Damit nachts keiner erfriert

Mit einem warmen Platz, Essen und Kleidung hilft der Verein Kältebus Saarbrücken im Winter obdachlosen Menschen. Die SZ-Leser wählten die Gruppe zu „Saarlands Beste“-Verein im Monat Januar.

Im Kältebus Saarbrücken erhalten vor allem obdachlose und mittellose Menschen von Dezember bis Ende März einen beheizten Platz und eine warme Mahlzeit. Ins Leben gerufen hat dieses Projekt eine Gruppe engagierter Freiwilliger, die im Dezember den Verein "Kältebus Saarbrücken - Hilfe für obdachlose Menschen" gründeten. Die SZ-Leser honorierten diesen außergewöhnlichen Einsatz mit der Wahl zu "Saarlands Beste"-Verein im Monat Januar.

Die Helfer sind täglich von 21 bis 6 Uhr da, abends gibt es etwas Warmes zu essen und heiße Getränke, morgens ein Frühstück. "Jeder darf kommen und bekommt etwas zum Essen und Anziehen", betont der Vereinsvorsitzende Phil Sahner. Jeweils sechs bis acht Helfer hielten jede Nacht im Kältebus die Stellung, gäben Essen sowie Winterkleidung aus und hätten ein offenes Ohr.

Bei Bedarf verteilen die aktuell 45 freiwilligen Helfer auch Isomatten, Schlafsäcke und Jacken. Wer darüber hinaus Kleidung braucht, kann in der vereinseigenen Kleiderkammer in der Sankt Johanner Straße 49, täglich von 13 bis 17 Uhr geöffnet, stöbern. Dringend benötigt werden derzeit neben Ruck- und Schlafsäcken auch Isomatten und Herrenschuhe in den Größen 43 bis 47. "Fast jeden Abend kommen Stammgäste zu uns", berichtet der Vereinschef. Der überwiegende Teil der zumeist obdachlosen Männer verhalte sich "sehr umgänglich und freundlich".

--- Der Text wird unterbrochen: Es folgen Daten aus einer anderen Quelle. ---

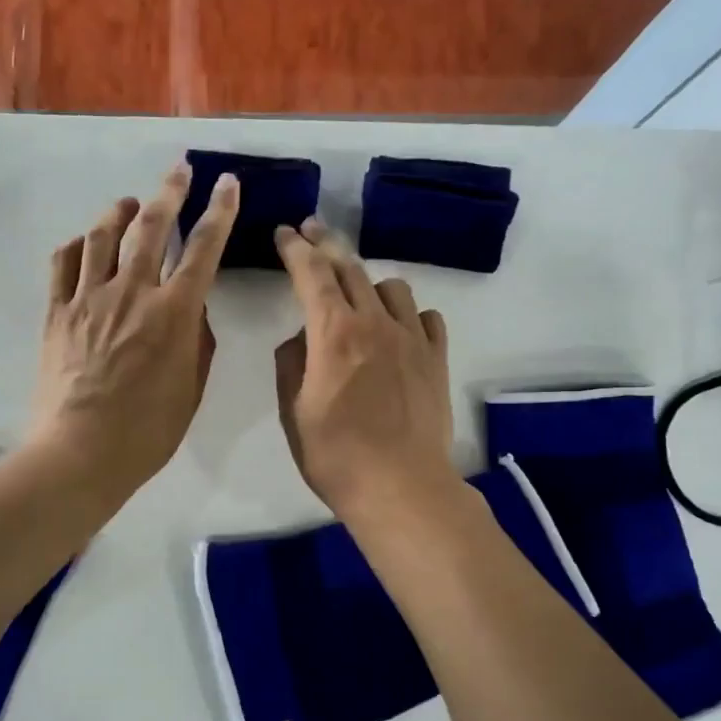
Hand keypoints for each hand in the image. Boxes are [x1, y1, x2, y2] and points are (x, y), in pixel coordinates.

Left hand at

"Wir haben dieses Projekt gestartet, damit in Saarbrücken keiner nachts erfrieren muss", erklärt Sahner das Engagement der Gründungsmitglieder. In Städten wie Berlin und München gebe es schon Kältebusse, die jedoch anders als in Saarbrücken umherfahren und mit Festangestellten arbeiten, so Sahner. Seit Ende Dezember parkt der frühere Linienbus auf dem Betriebshof der Saarbahn im Saarbrücker Stadtteil Alt-Saarbrücken in der Hohenzollernstraße 115. Die Versorgungs- und Verkehrsgesellschaft Saarbrücken (VVS) stellt den Stellplatz, Strom und Dixi-Toiletten für die Helfer, die Firma Harz den Bus zur Verfügung. "Ohne den Stellplatz und die vielen Helfer hätten wir das Projekt gar nicht starten können", sagt Sahner. Auch sonst ist das Projekt auf Spenden von Privatpersonen und Firmen aus der Region angewiesen.